In the above embodiment, the case was explained in which the rolling mill shown in FIG. 2 was applied to the Al stand and the A6 stand. Other pressure machines for skinship may be placed in 166 Untando. Furthermore, in the above embodiments, a 6-stand tandem rolling machine has been described, but the present invention is not limited to a 6-stand tandem rolling machine.

〔Effect of the invention〕

As explained above, according to the present invention, it is possible to reduce the rolling power and obtain an attractive plate shape.

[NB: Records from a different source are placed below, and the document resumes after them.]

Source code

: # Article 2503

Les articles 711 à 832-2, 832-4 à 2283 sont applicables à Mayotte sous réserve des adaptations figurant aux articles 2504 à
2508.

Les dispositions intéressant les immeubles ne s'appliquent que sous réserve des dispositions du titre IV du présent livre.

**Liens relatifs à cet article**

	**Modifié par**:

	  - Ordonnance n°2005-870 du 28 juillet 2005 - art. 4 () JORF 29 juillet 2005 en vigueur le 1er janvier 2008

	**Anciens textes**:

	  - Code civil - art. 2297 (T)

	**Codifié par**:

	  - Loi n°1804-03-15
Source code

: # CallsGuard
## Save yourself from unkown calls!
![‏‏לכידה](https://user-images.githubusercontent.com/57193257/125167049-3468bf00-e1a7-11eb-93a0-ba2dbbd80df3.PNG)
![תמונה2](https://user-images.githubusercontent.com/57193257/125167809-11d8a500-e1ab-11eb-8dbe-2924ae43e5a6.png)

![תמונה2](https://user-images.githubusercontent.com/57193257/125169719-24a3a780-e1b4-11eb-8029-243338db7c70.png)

[Brief explanation of the drawing]

FIG. 1 is a diagram showing a rolling mill arrangement of a tandem rolling apparatus according to an embodiment of the present invention, and FIG. 2 is an A I diagram of g1. 46 is a detailed explanatory diagram of the rolling mill and a diagram showing the plate crown, Figure 3 is a diagram showing the plate crown due to the thermal crown of the work roll, Figure 4 is a plate crown control characteristic diagram of various rolling mills, and Figure 5 is a diagram showing the plate crown in 5US304. Figure 6 is a diagram showing the relationship between total rolling reduction and static restraint deformation resistance. Figure 6 is a diagram showing the crown of the plate after high reduction by applying various rolling mills to the first stand of a tandem rolling edge device. Figure 7 is a diagram showing the relationship between the total rolling reduction rate and static restraint deformation resistance. Figure 8 shows the sheet thickness reduction curves for a 6-stand tandem rolling mill using a 4-high rolling mill and a 6-stand tandem rolling mill using a 6-high rolling mill. FIG. 2 is a diagram showing the configuration of a flattening machine for controlling the cutting edge and the plate crown. 10.12...Work roll, 14.16...Reinforcement roll, 18.20...Intermediate roll.

Claims (1)

[Claims] 1. In a tandem rolling device that continuously rolls a material to be rolled in multiple stages using a plurality of rolling mills arranged in series, at least one of the front and rear rolling mills is rotatably supported by a housing. A pair of work rolls, a work roll bending means that applies bending force to these work rolls, a pair of intermediate rolls rotatably disposed in contact with the outside of the pair of work rolls, and an axis line of the pair of intermediate rolls. intermediate roll shifting means for moving in mutually opposite directions along the pair of intermediate rolls; intermediate roll bending means for applying bending force to the pair of intermediate rolls; and a pair of intermediate rolls rotatably disposed in contact with the outside of the pair of intermediate rolls. A tandem rolling device characterized by having a reinforcing roll.